• _Problem to work on_
Carry on the manual page for btparse post-processing from its last line.

• _Passage for review_

Provided by: libbtparse-dev_0.88-4_amd64 bug

NAME

       bt_post_processing - post-processing of BibTeX strings, values, and entries

SYNOPSIS

          void bt_postprocess_string (char * s,
                                      btshort options)

          char * bt_postprocess_value (AST *   value,
                                       btshort  options,
                                       boolean replace);

          char * bt_postprocess_field (AST *   field,
                                       btshort  options,
                                       boolean replace);

          void bt_postprocess_entry (AST *  entry,
                                     btshort options);

DESCRIPTION

       When btparse parses a BibTeX entry, it initially stores the results in an abstract syntax
       tree (AST), in a form exactly mirroring the parsed data.  For example, the entry

          @Article{Jones:1997a,
            AuThOr = "Bob   Jones" # and # "Jim Smith ",
            TITLE = "Feeding Habits of
                     the Common Cockroach",
            JoUrNaL = j_ent,
            YEAR = 1997
          }

       would parse to an AST that could be represented as follows:

          (entry,"Article")
            (key,"Jones:1997a")
            (field,"AuThOr")
              (string,"Bob   Jones")
              (macro,"and")
              (string,"Jim Smith ")
            (field,"TITLE")
              (string,"Feeding Habits of               the Common Cockroach")
            (field,"JoUrNaL")
              (macro,"j_ent")
            (field,"YEAR")

• _Study material_

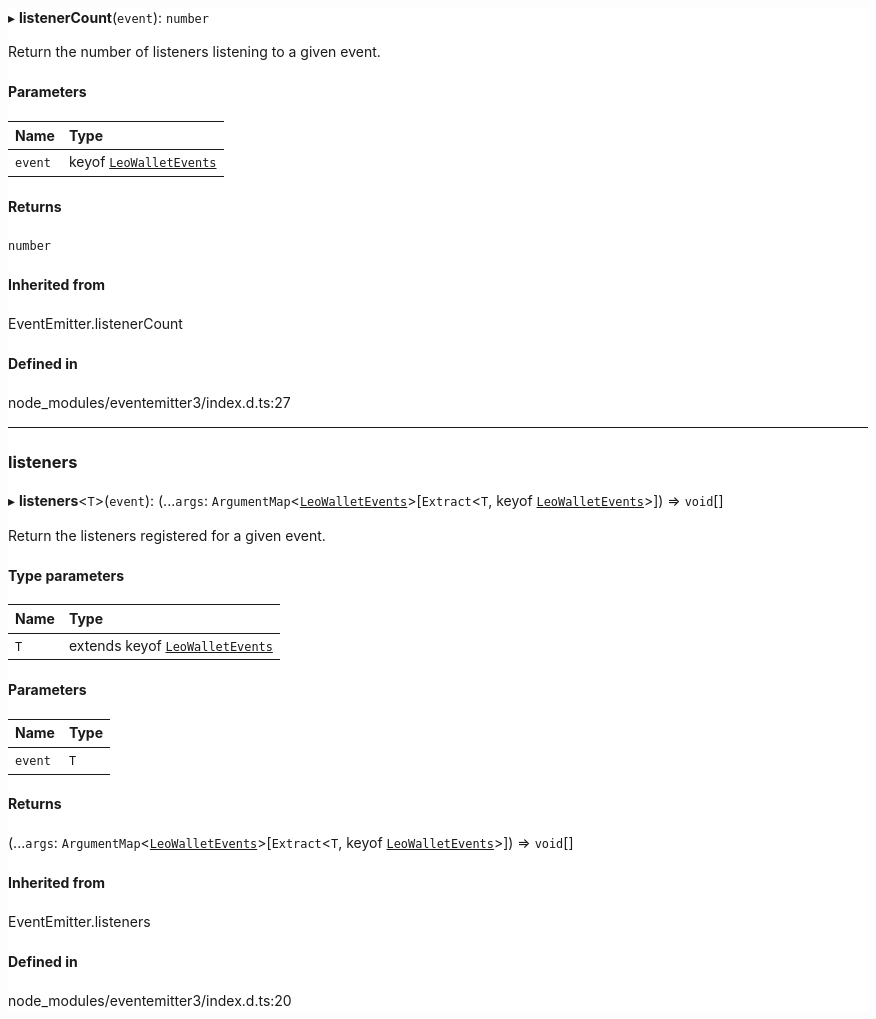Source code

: ▸ **listenerCount**(`event`): `number`

Return the number of listeners listening to a given event.

#### Parameters

| Name | Type |
| :------ | :------ |
| `event` | keyof [`LeoWalletEvents`](LeoWalletEvents.md) |

#### Returns

`number`

#### Inherited from

EventEmitter.listenerCount

#### Defined in

node_modules/eventemitter3/index.d.ts:27

___

### listeners

▸ **listeners**<`T`\>(`event`): (...`args`: `ArgumentMap`<[`LeoWalletEvents`](LeoWalletEvents.md)\>[`Extract`<`T`, keyof [`LeoWalletEvents`](LeoWalletEvents.md)\>]) => `void`[]

Return the listeners registered for a given event.

#### Type parameters

| Name | Type |
| :------ | :------ |
| `T` | extends keyof [`LeoWalletEvents`](LeoWalletEvents.md) |

#### Parameters

| Name | Type |
| :------ | :------ |
| `event` | `T` |

#### Returns

(...`args`: `ArgumentMap`<[`LeoWalletEvents`](LeoWalletEvents.md)\>[`Extract`<`T`, keyof [`LeoWalletEvents`](LeoWalletEvents.md)\>]) => `void`[]

#### Inherited from

EventEmitter.listeners

#### Defined in

node_modules/eventemitter3/index.d.ts:20

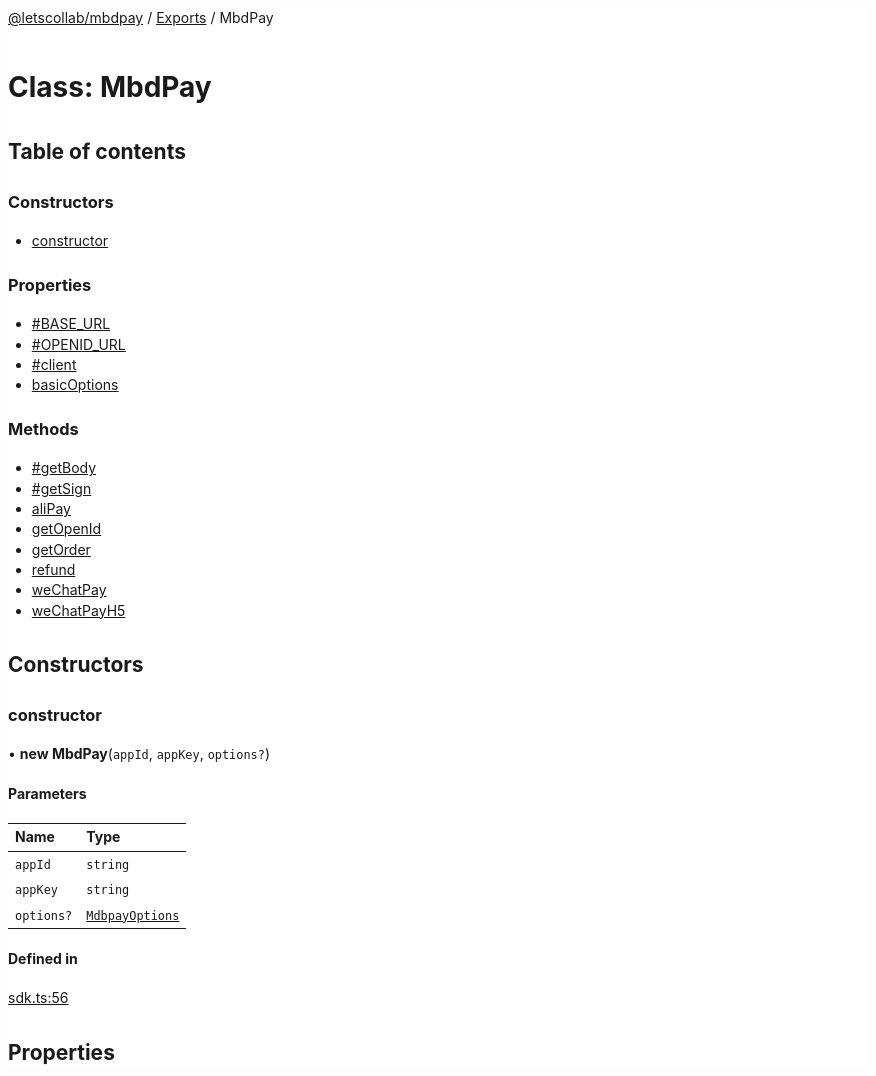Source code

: [@letscollab/mbdpay](../README.md) / [Exports](../modules.md) / MbdPay

# Class: MbdPay

## Table of contents

### Constructors

- [constructor](MbdPay.md#constructor)

### Properties

- [#BASE\_URL](MbdPay.md##base_url)
- [#OPENID\_URL](MbdPay.md##openid_url)
- [#client](MbdPay.md##client)
- [basicOptions](MbdPay.md#basicoptions)

### Methods

- [#getBody](MbdPay.md##getbody)
- [#getSign](MbdPay.md##getsign)
- [aliPay](MbdPay.md#alipay)
- [getOpenId](MbdPay.md#getopenid)
- [getOrder](MbdPay.md#getorder)
- [refund](MbdPay.md#refund)
- [weChatPay](MbdPay.md#wechatpay)
- [weChatPayH5](MbdPay.md#wechatpayh5)

## Constructors

### constructor

• **new MbdPay**(`appId`, `appKey`, `options?`)

#### Parameters

| Name | Type |
| :------ | :------ |
| `appId` | `string` |
| `appKey` | `string` |
| `options?` | [`MdbpayOptions`](../interfaces/MdbpayOptions.md) |

#### Defined in

[sdk.ts:56](https://github.com/nawb-letscollab/mbdpay/blob/b88957d/src/sdk.ts#L56)

## Properties
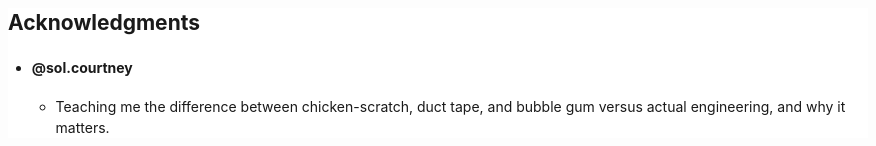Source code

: ## Acknowledgments

* #### @sol.courtney
    * Teaching me the difference between chicken-scratch, duct tape, and bubble
    gum versus actual engineering, and why it matters.
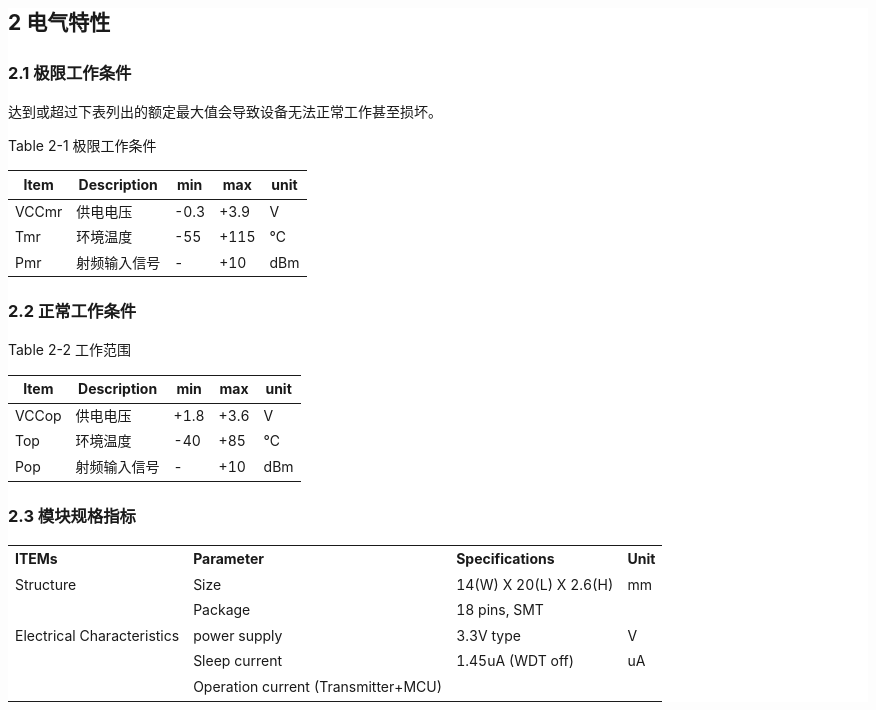 

## 2 电气特性 

### 2.1 极限工作条件 

达到或超过下表列出的额定最大值会导致设备无法正常工作甚至损坏。 

Table 2-1 极限工作条件 

| Item  | Description  | min  | max  | unit |
| ----- | ------------ | ---- | ---- | ---- |
| VCCmr | 供电电压     | -0.3 | +3.9 | V    |
| Tmr   | 环境温度     | -55  | +115 | ℃    |
| Pmr   | 射频输入信号 | -    | +10  | dBm  |

### 2.2 正常工作条件 

Table 2-2 工作范围 

| Item  | Description  | min  | max  | unit |
| ----- | ------------ | ---- | ---- | ---- |
| VCCop | 供电电压     | +1.8 | +3.6 | V    |
| Top   | 环境温度     | -40  | +85  | ℃    |
| Pop   | 射频输入信号 | -    | +10  | dBm  |



### 2.3 模块规格指标 

<table>
  <tr align="left">
    <th>ITEMs</th>
    <th>Parameter</th>
    <th>Specifications</th>
    <th>Unit</th>
  </tr>
  <tr>
    <td rowspan="2">Structure</td>
    <td>Size</td>
    <td>14(W) X 20(L) X 2.6(H)</td>
    <td>mm</td>
  </tr>
  <tr>
    <td>Package</td>
    <td>18 pins, SMT</td>
    <td></td>
  </tr>  <tr>
    <td rowspan="13">Electrical
Characteristics</td>
    <td>power supply</td>
    <td>3.3V type </td>
    <td>V</td>
  </tr>
  <tr>
    <td>Sleep current</td>
    <td>1.45uA (WDT off)</td>
    <td>uA</td>
  </tr>
  <tr>
    <td rowspan="2">Operation current
(Transmitter+MCU)</td>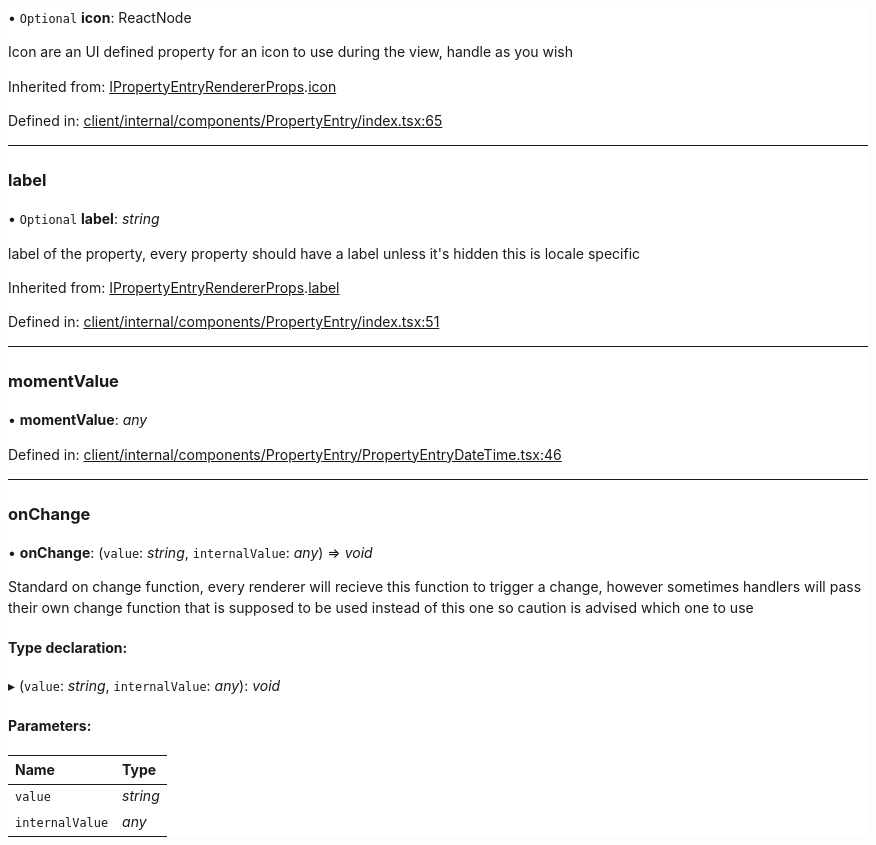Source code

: • `Optional` **icon**: ReactNode

Icon are an UI defined property for an icon to use during the view, handle as you wish

Inherited from: [IPropertyEntryRendererProps](client_internal_components_propertyentry.ipropertyentryrendererprops.md).[icon](client_internal_components_propertyentry.ipropertyentryrendererprops.md#icon)

Defined in: [client/internal/components/PropertyEntry/index.tsx:65](https://github.com/onzag/itemize/blob/0e9b128c/client/internal/components/PropertyEntry/index.tsx#L65)

___

### label

• `Optional` **label**: *string*

label of the property, every property should have a label unless it's hidden
this is locale specific

Inherited from: [IPropertyEntryRendererProps](client_internal_components_propertyentry.ipropertyentryrendererprops.md).[label](client_internal_components_propertyentry.ipropertyentryrendererprops.md#label)

Defined in: [client/internal/components/PropertyEntry/index.tsx:51](https://github.com/onzag/itemize/blob/0e9b128c/client/internal/components/PropertyEntry/index.tsx#L51)

___

### momentValue

• **momentValue**: *any*

Defined in: [client/internal/components/PropertyEntry/PropertyEntryDateTime.tsx:46](https://github.com/onzag/itemize/blob/0e9b128c/client/internal/components/PropertyEntry/PropertyEntryDateTime.tsx#L46)

___

### onChange

• **onChange**: (`value`: *string*, `internalValue`: *any*) => *void*

Standard on change function, every renderer will recieve this function
to trigger a change, however sometimes handlers will pass their own
change function that is supposed to be used instead of this one so
caution is advised which one to use

#### Type declaration:

▸ (`value`: *string*, `internalValue`: *any*): *void*

#### Parameters:

Name | Type |
:------ | :------ |
`value` | *string* |
`internalValue` | *any* |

• _Reply_
              (number,"1997")

       The advantage of this form is that all the important information in the entry is readily
       available by traversing the tree using the functions described in bt_traversal.  This
       obvious problem is that the data is a little too raw to be immediately useful: entry types
       and field names are inconsistently capitalized, strings are full of unwanted whitespace,
       field values not reduced to single strings, and so forth.

       All of these problems are addressed by btparse's post-processing functions, described
       here.  Normally, you won't have to call these functions---the library does the Right Thing
       for you after parsing each entry, and you can customize what exactly the Right Thing is
       for your application.  (For instance, you can tell it to expand macros, but not to
       concatenate substrings together.)  However, it's conceivable that you might wish to move
       the post-processing into your own code and out of the library's control.  More likely, you
       could have strings that come from something other than BibTeX files that you would like to
       have treated as BibTeX strings; for that situation, the post-processing functions are
       essential.  Finally, you might just be curious about what exactly happens to your data
       after it's parsed.  If so, you've come to the right place for excruciatingly detailed
       explanations.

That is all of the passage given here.